Steinbeck was born and raised in California’s Salinas Valley, where his father was a county official and his mother a former schoolteacher. Steinbeck was a good student and president of his senior class in high school. He attended Stanford intermittently between 1920 and 1925, then moved to New York City, where he worked as a manual laborer and a journalist while writing stories and novels. His first two novels were not successful.
He married Carol Henning (whom he later divorced) and moved to Pacific Grove in 1930, where his father gave him a house and a small income while he continued to write. His third novel, Tortilla Flat (1935), was a critical and financial success, as were subsequent novels In Dubious Battle (1935) and Of Mice and Men (1937), both of which offered social commentaries on injustices of various types. His 1939 novel, The Grapes of Wrath, won the Pulitzer Prize and the National Book Award.

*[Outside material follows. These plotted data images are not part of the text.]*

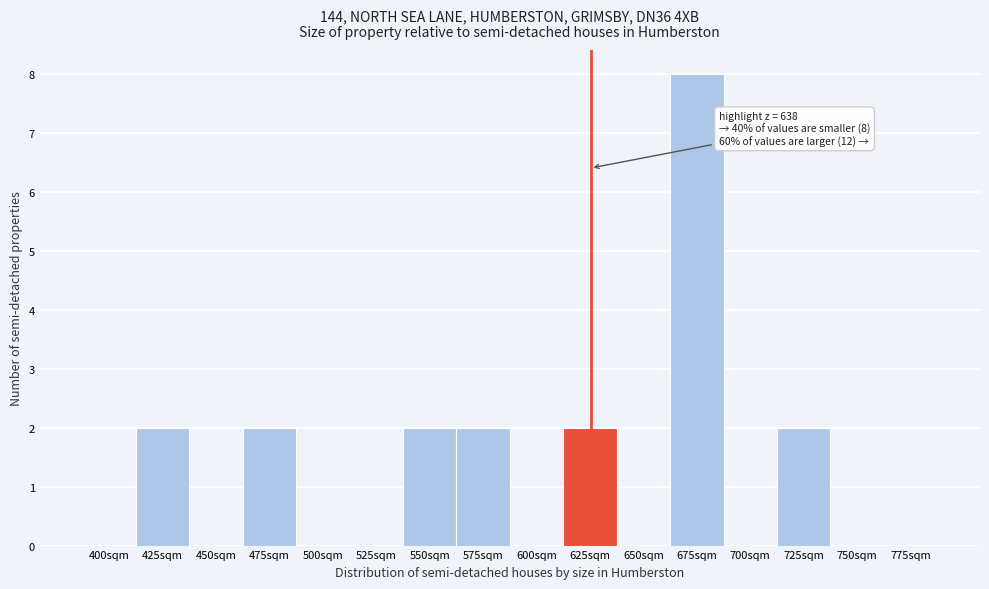

Reading left to right, extract all data points from this chart.

400sqm=0	425sqm=2	450sqm=0	475sqm=2	500sqm=0	525sqm=0	550sqm=2	575sqm=2	600sqm=0	625sqm=2	650sqm=0	675sqm=8	700sqm=0	725sqm=2	750sqm=0	775sqm=0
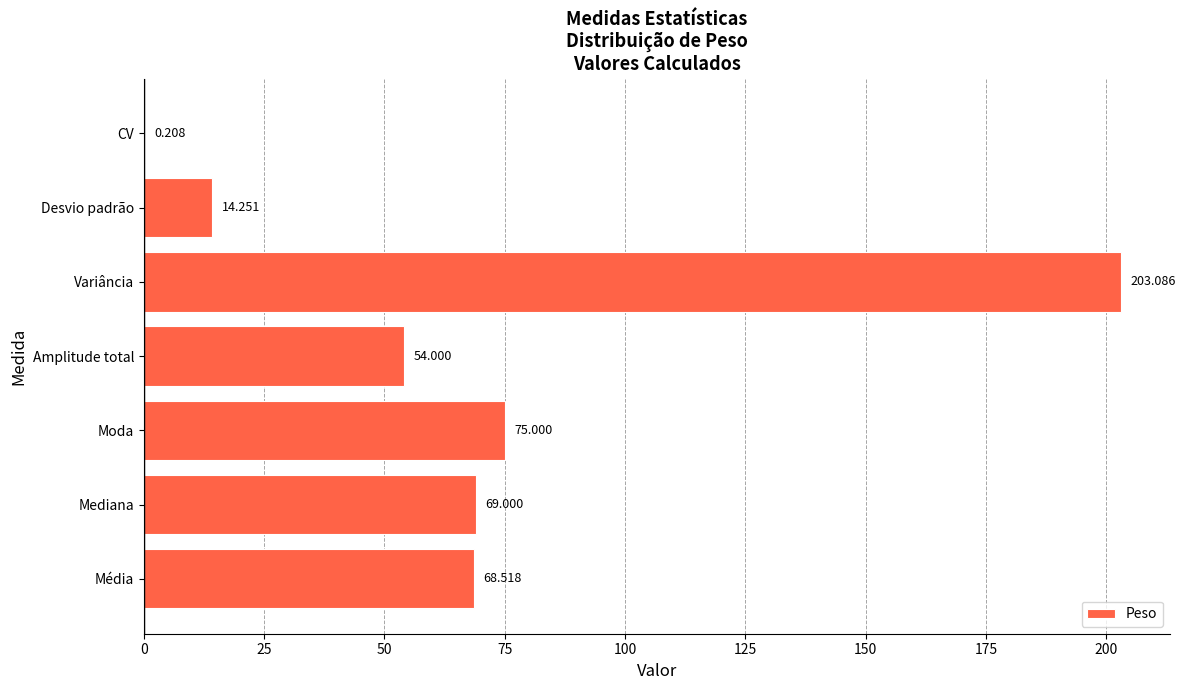

At which category does the chart reach its peak across all series?

Variância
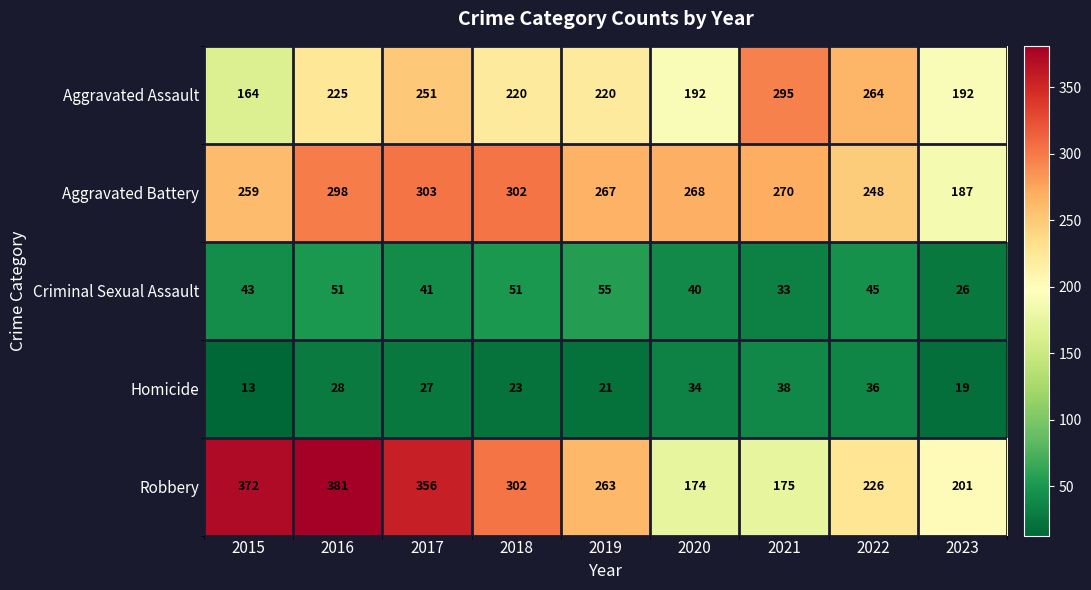

At which label does Aggravated Assault reach its peak?

2021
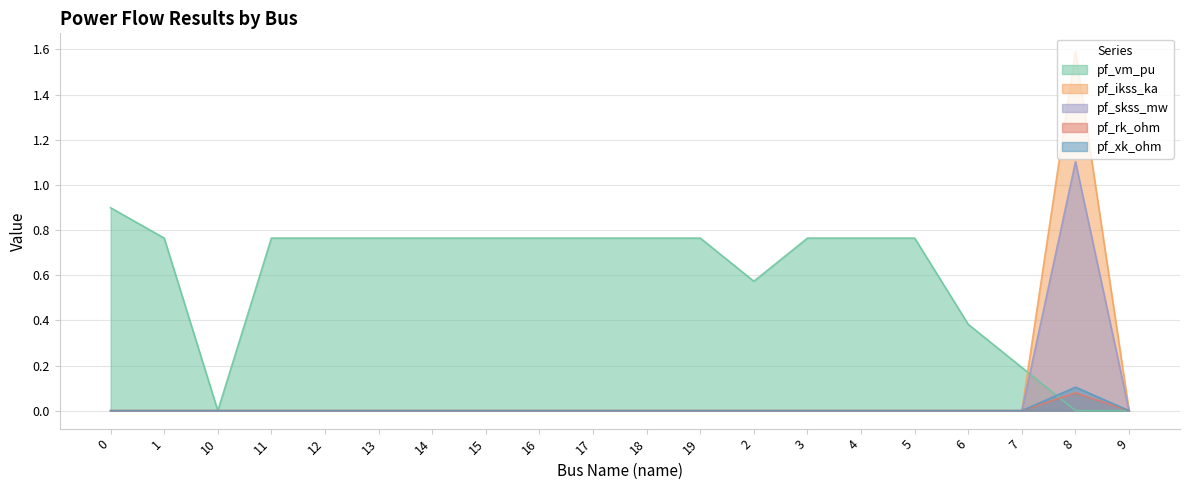

What are all the series names shown in the legend?

pf_vm_pu, pf_ikss_ka, pf_skss_mw, pf_rk_ohm, pf_xk_ohm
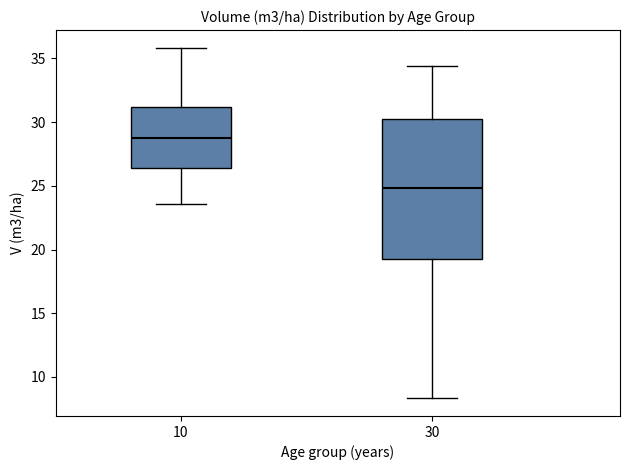

Where is the lower edge of the box at x = 30 on the y-axis? The values are not printed on the chart, so give them approximately, as read against the axis.

19.0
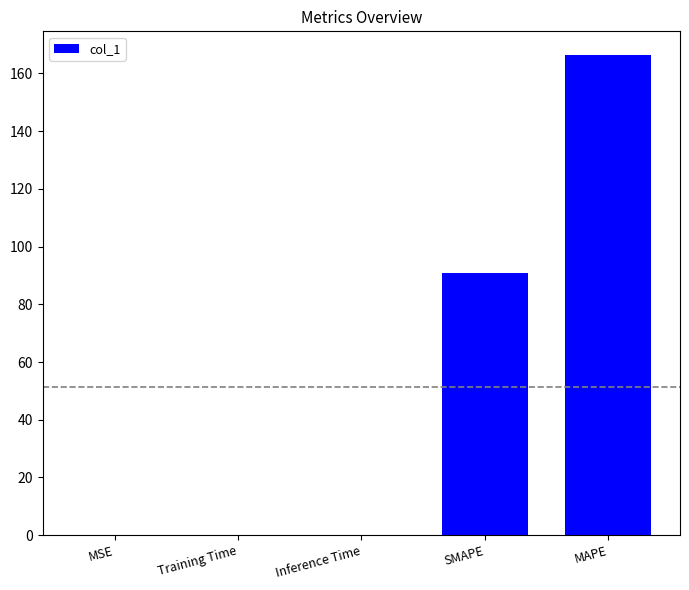

What is the maximum value shown in the chart?

166.2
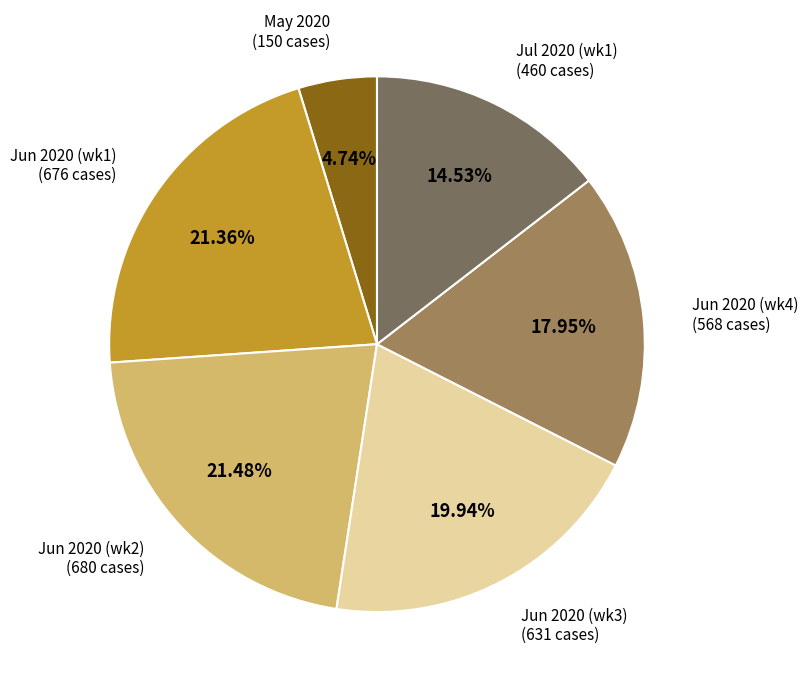

Is there any slice that represents more than half of the pie?

No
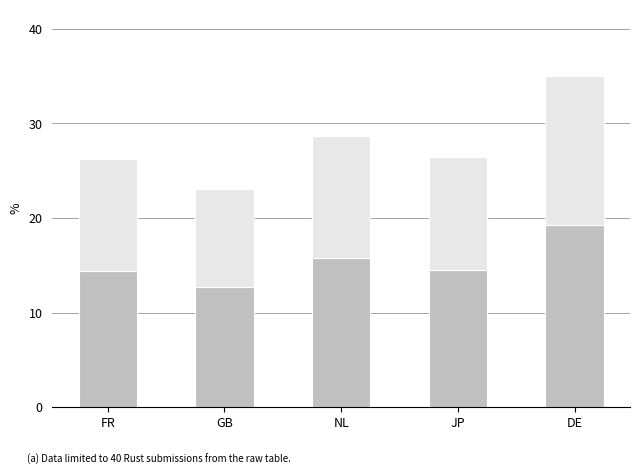

What is the total value across all series at NL?

28.6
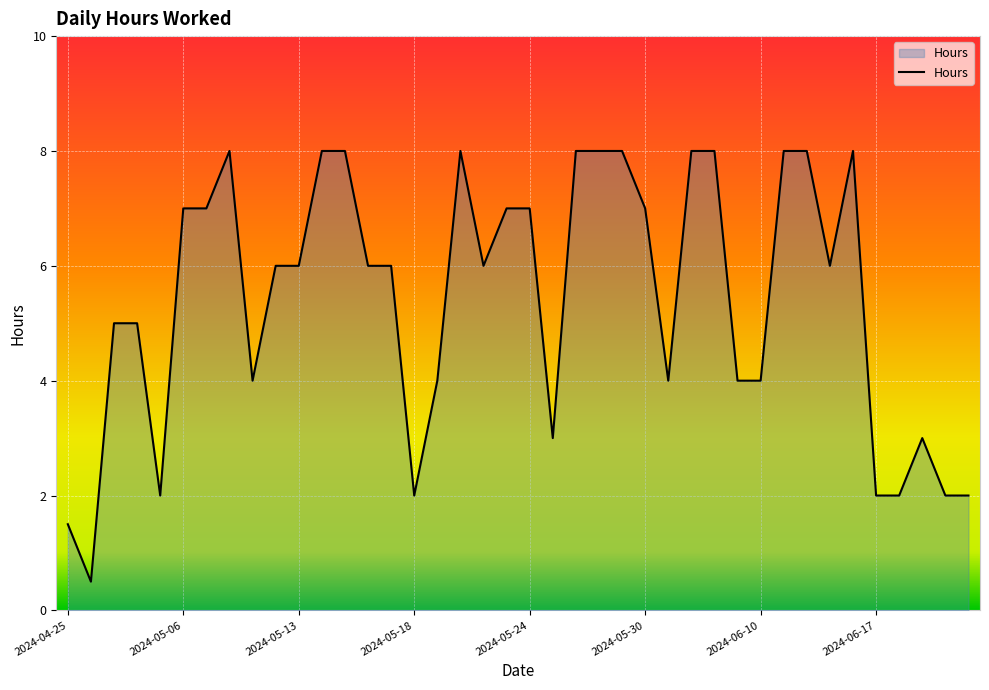

What is the maximum value shown in the chart?

8.0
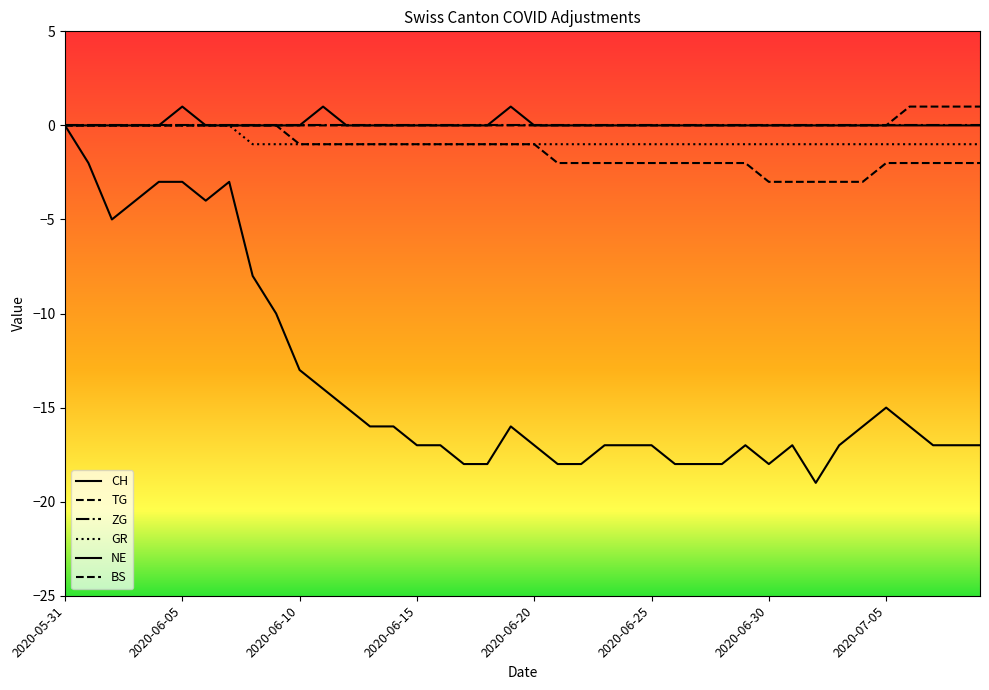

What is the difference between the maximum and minimum values in the GR series?

1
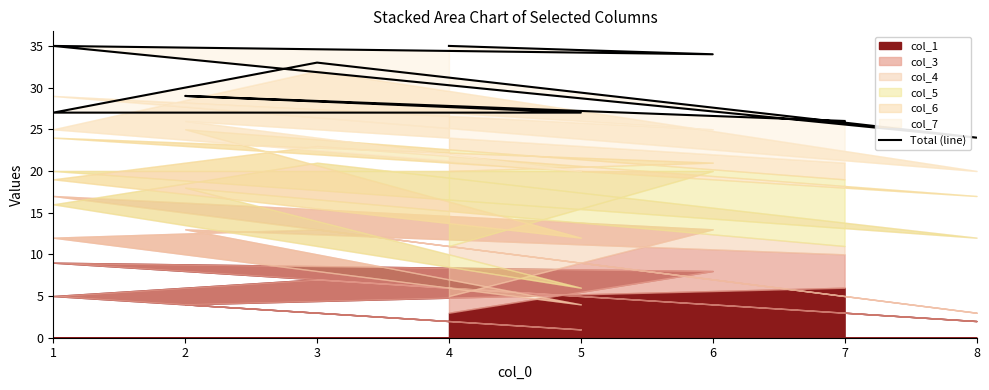

Which category has the highest value across all series?

4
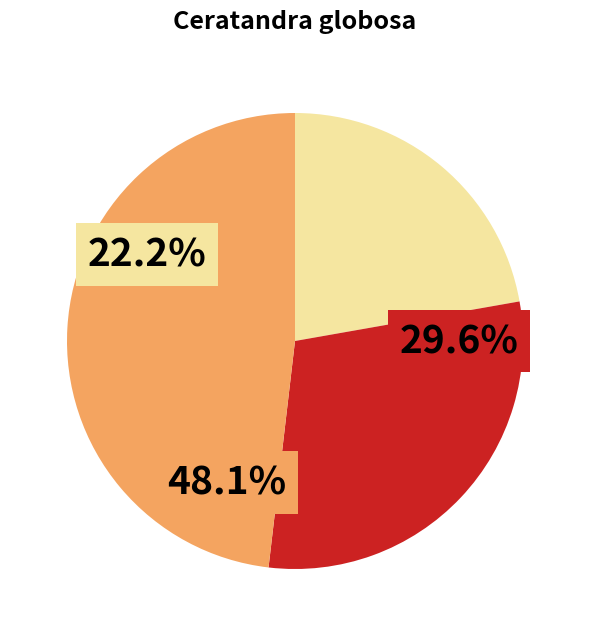

Does any single category account for the majority?

No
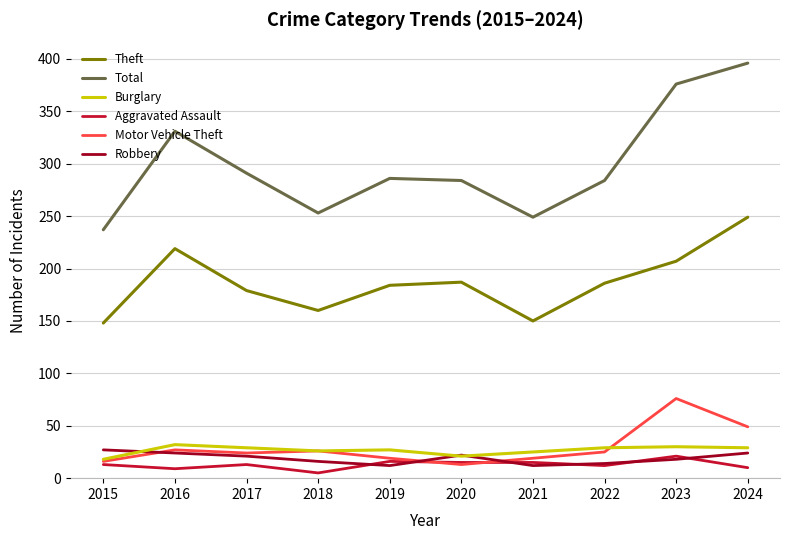

What is the difference between the maximum and minimum values in the Burglary series?

14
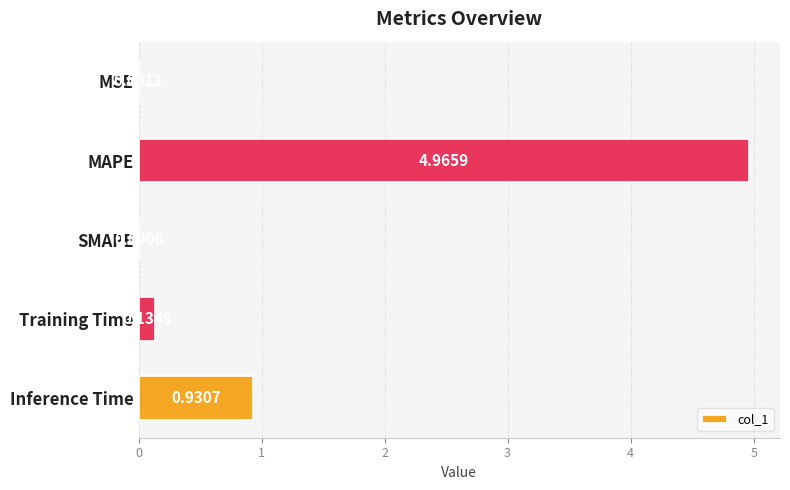

Which category has the highest value across all series?

MAPE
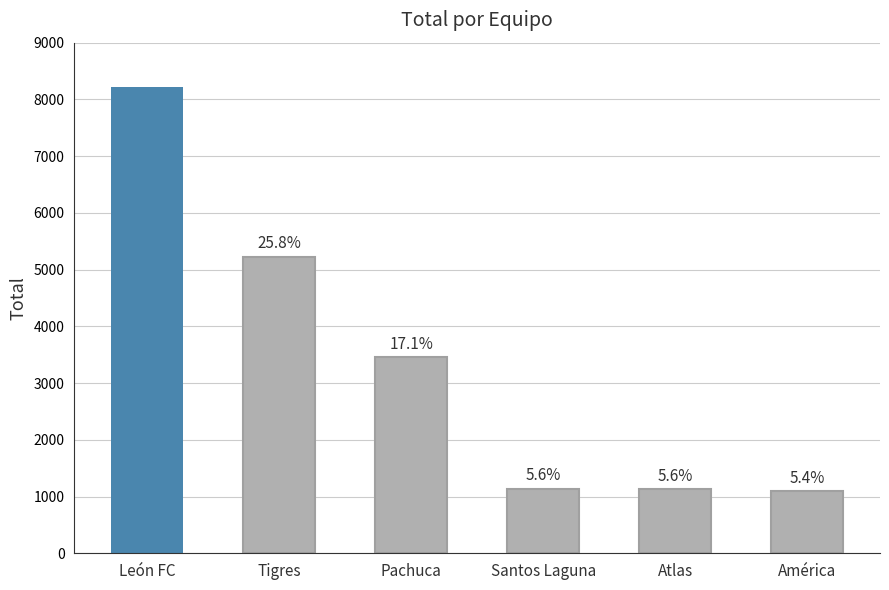

What is the minimum value shown in the chart?

1090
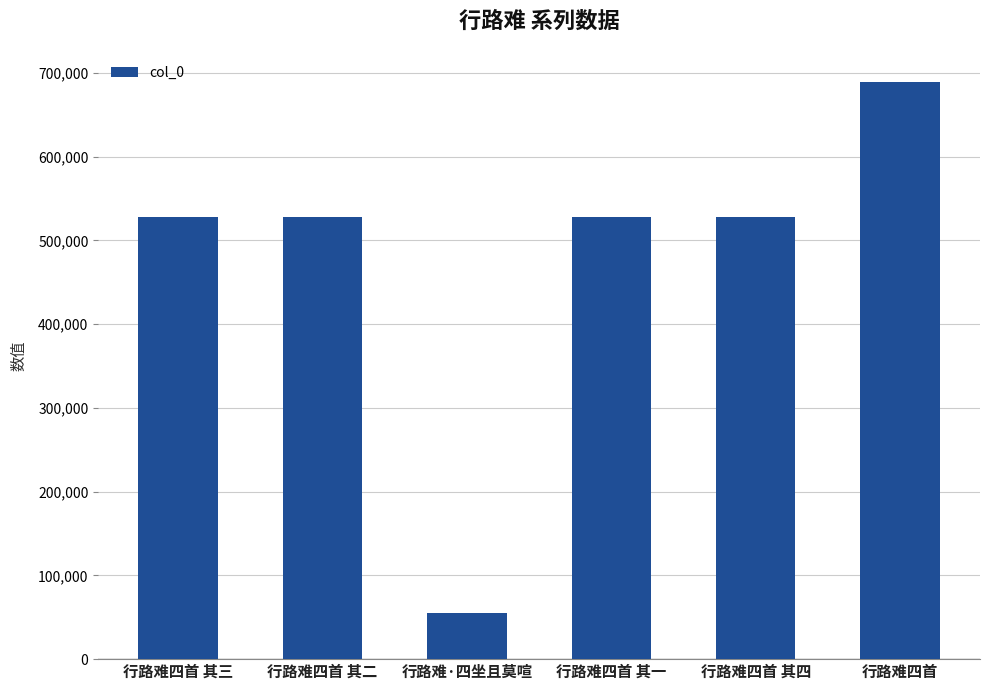

How many bars are there in total?

6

His work after World War II, including Cannery Row and The Pearl, continued to offer social criticism but became more sentimental. Steinbeck tried his hand at movie scripts in the 1940s, writing successful films like Forgotten Village (1941) and Viva Zapata (1952). His book Travels with Charlie (1962) describes his travels across the United States in a camper truck with his poodle, Charlie, and his encounters with a fragmented America. Steinbeck won the Nobel Prize in 1962 and died in New York in 1968.